If you are interested in the result of this project you can find the results on my Twitter account (which has now become unusable given the amount of messages that the platform produces …).
The solution consists of several subsystems and some of these I have decided to release on Github. The first project that I released is Argilla, it is still in beta and has some bugs as well as being poor in functionality, but it is light and does what I need right now. When I have time I will evolve it to make it more usable in other contexts.
Currently 4000000 of websites are analyzed every day, for each site the content is analyzed and a value indicating the level of risk is calculated. Sites with higher risk values are published on Twitter as “Threat” and “Possible threat”. Before being published on Twitter they are reported to Netcrat through the appropriate API. The publication on Twitter includes, in addition to the link, some hashtags (mainly #phishing and #opendir) and, since the last release, the registrar who registered the domain is tagged.

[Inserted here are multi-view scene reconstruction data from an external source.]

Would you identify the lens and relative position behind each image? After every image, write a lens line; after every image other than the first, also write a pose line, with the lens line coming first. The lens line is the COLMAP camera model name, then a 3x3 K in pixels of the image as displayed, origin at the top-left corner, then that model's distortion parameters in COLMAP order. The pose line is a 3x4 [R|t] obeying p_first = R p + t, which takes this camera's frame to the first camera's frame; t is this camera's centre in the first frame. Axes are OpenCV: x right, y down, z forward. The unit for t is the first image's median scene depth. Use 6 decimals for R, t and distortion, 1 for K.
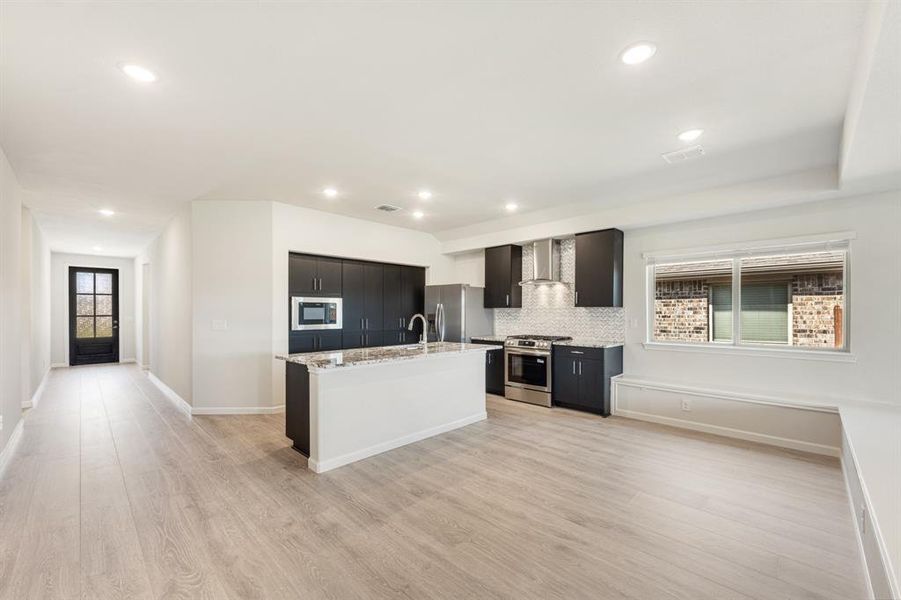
lens RADIAL K [[367.2, 0, 454.4], [0, 367.2, 313.6], [0, 0, 1]] dist [0.002145, -0.000584]
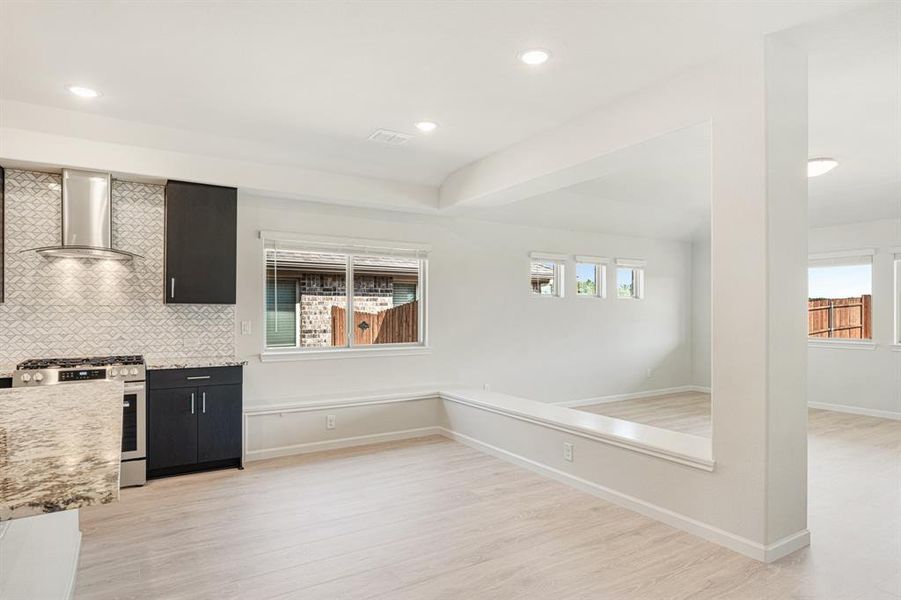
lens RADIAL K [[526.9, 0, 457.4], [0, 526.9, 312.7], [0, 0, 1]] dist [-0.000682, 0.000077]
pose [[0.231496, -0.000511, 0.972836, -0.376596], [0.004413, 0.999990, -0.000525, -0.000098], [-0.972826, 0.004415, 0.231496, 0.340204]]
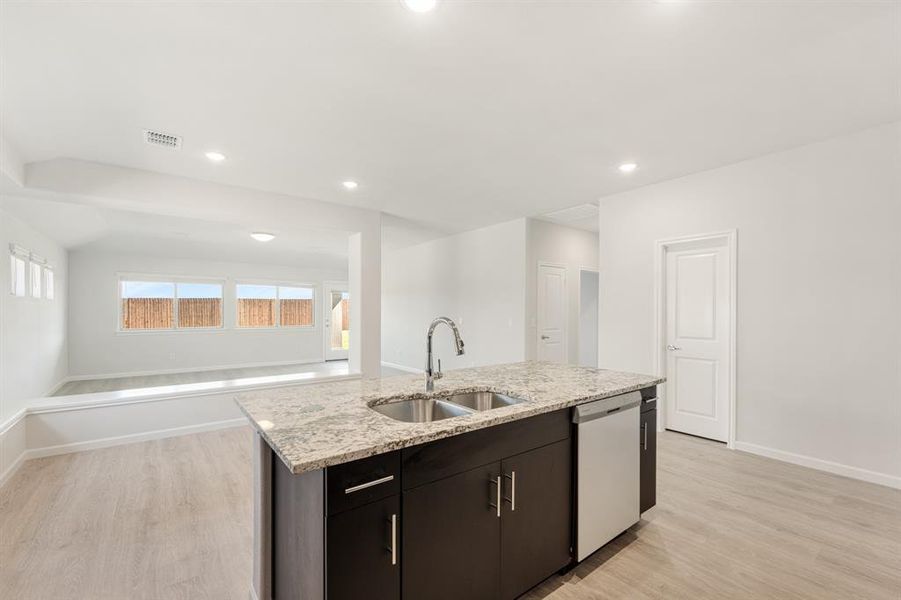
lens RADIAL K [[383.2, 0, 449.4], [0, 383.2, 309.8], [0, 0, 1]] dist [0.000919, 0.000403]
pose [[-0.990934, 0.000463, 0.134351, -0.129690], [0.000544, 1.000000, 0.000559, -0.005195], [-0.134351, 0.000627, -0.990934, 1.162176]]
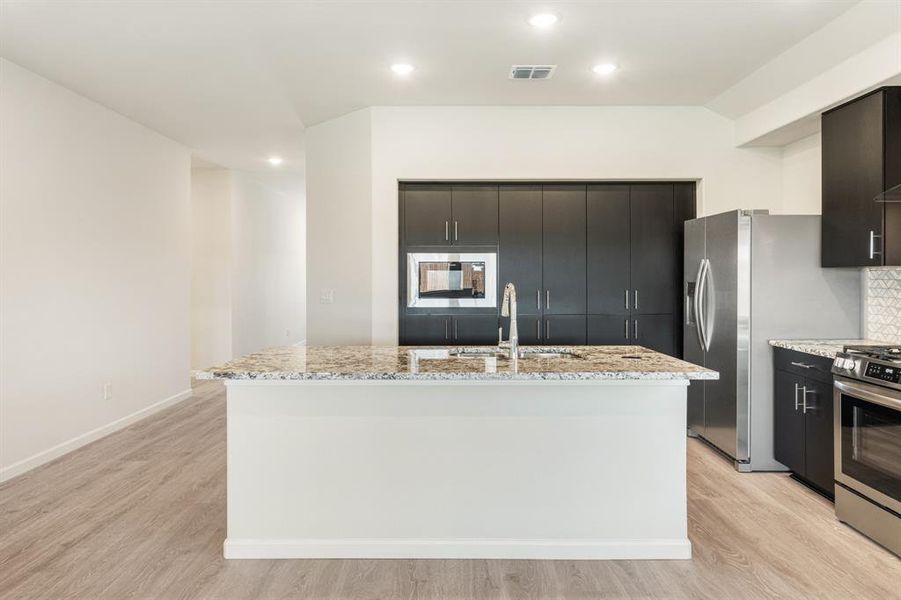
lens RADIAL K [[580.9, 0, 446.0], [0, 580.9, 275.5], [0, 0, 1]] dist [-0.005334, 0.006933]
pose [[0.691015, -0.002595, -0.722835, 0.299075], [-0.002697, 0.999977, -0.006168, -0.002358], [0.722835, 0.006212, 0.690993, 0.349698]]
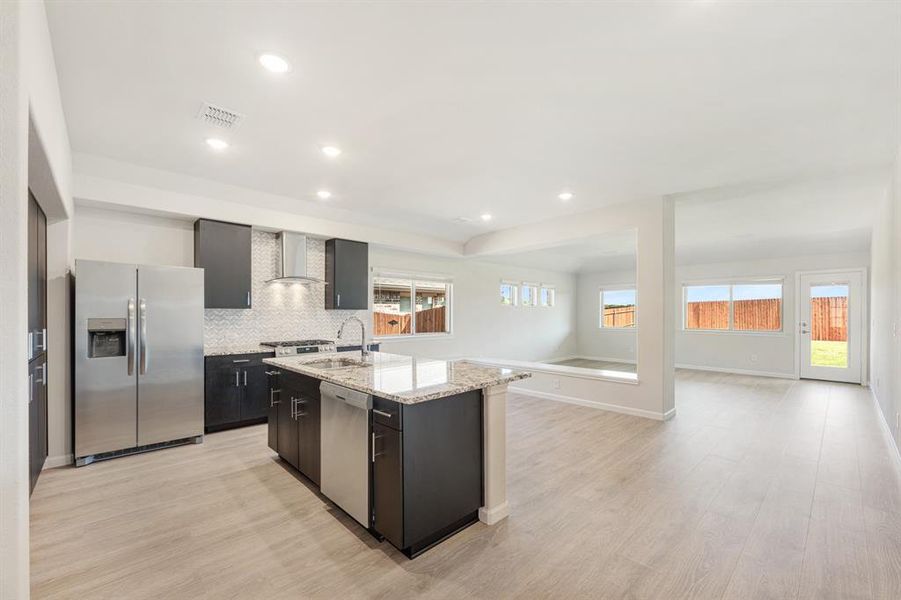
lens RADIAL K [[367.2, 0, 452.6], [0, 367.2, 315.3], [0, 0, 1]] dist [0.002145, -0.000584]
pose [[0.040068, -0.003200, 0.999192, -0.662778], [0.007199, 0.999970, 0.002914, -0.001638], [-0.999171, 0.007076, 0.040090, 0.612197]]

The application components are developed in .NET, Core and Framework, the operating systems are Windows 2019 (for the database) and Linux for the agents. The database is SQL Server 2019. The databases are 4 for a total of about 300GB and grow by about 6GB per day.
Right now I am evaluating the possibility of adopting Tensorflow for some works but I am having some difficulty in creating useful datasets. If anyone has skills and wants to work on this project, any help is welcome!